A pool is fitted with two taps. When operating independently, tap b needs 6
hours more than tap a to fill the pool. Tap a needs 2 hours more than the time
taken when both taps are turned on at the same time. How long does it take
to fill the pool if two taps were turned on together at the same time?
Let the time for Tap A to fill the pool = A hours
Let the time for Tap B to fill the pool = A + 6 hours
So Tap A fills 1/A of the pool in every hour
And Tap B fills 1/ {A + 6) of the pool every hour
Add these and we get that
1 / A + 1 / ( A + 6) = [ A + 6 + A ] / [ A (A + 6)] = [ 2A + 6 ] / [ A^2 + 6A ]
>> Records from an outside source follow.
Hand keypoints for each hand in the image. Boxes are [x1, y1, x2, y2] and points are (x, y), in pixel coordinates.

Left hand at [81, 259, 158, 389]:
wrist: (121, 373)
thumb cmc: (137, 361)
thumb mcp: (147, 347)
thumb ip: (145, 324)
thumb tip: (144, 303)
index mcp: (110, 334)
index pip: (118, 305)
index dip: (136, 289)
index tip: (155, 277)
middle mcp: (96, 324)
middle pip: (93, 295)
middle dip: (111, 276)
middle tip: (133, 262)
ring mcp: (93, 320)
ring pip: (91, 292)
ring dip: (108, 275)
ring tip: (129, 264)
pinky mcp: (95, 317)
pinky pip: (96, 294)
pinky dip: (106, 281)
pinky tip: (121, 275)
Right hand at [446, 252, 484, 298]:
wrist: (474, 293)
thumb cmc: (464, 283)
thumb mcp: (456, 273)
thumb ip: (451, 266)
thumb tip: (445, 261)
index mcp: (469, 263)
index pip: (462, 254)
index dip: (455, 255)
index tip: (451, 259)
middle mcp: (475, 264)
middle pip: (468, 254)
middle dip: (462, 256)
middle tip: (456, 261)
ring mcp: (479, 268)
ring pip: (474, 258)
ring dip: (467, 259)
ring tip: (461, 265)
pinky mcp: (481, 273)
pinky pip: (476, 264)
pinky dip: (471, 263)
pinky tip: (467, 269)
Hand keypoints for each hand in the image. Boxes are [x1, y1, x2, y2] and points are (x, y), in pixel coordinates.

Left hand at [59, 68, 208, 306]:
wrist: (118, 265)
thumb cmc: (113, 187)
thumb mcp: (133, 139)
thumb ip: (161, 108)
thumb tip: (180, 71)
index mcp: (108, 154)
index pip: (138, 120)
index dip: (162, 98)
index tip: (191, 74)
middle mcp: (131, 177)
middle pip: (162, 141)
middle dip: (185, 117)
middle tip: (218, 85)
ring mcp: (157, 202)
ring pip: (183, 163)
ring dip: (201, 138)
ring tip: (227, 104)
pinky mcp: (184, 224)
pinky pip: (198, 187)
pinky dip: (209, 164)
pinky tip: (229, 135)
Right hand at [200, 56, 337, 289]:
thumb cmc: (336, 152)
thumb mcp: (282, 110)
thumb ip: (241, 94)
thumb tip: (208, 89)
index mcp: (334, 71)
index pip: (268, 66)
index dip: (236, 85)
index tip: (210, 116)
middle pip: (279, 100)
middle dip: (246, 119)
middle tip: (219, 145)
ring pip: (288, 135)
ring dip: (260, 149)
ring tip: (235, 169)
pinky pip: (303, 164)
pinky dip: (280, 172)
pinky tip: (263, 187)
The reciprocal of this is the time it takes both taps working together to fill the pool =
[ A^2 + 6A ] / [2A + 6 ] [ in hours ]
And we know that
Time for both taps working together + 2 hours = = time for Tap A to fill the pool
So we have that
[ A^2 + 6A ] / [2A + 6 } + 2 = A
Simplify
A^2 + 6A / [ 2A + 6 ] = A - 2
A^2 + 6A = [ A - 2 ] [ 2A + 6]
A^2 + 6A = 2A^2 - 4A + 6A - 12
A^2 + - 4A - 12 = 0 factor
(A - 6) ( A + 2) = 0
Setting the first factor to 0 and solving for A gives us the positive answer for A = 6 hours to fill pool
And B takes 6 + 6 = 12 hours to fill the pool
So....the time for both to fill the pool is
1/6 + 1/12
[12 + 6 ] / [ 6 * 12 ]
18/ 72 take the reciprocal
72 / 18 = 4 hours for both to fill the pool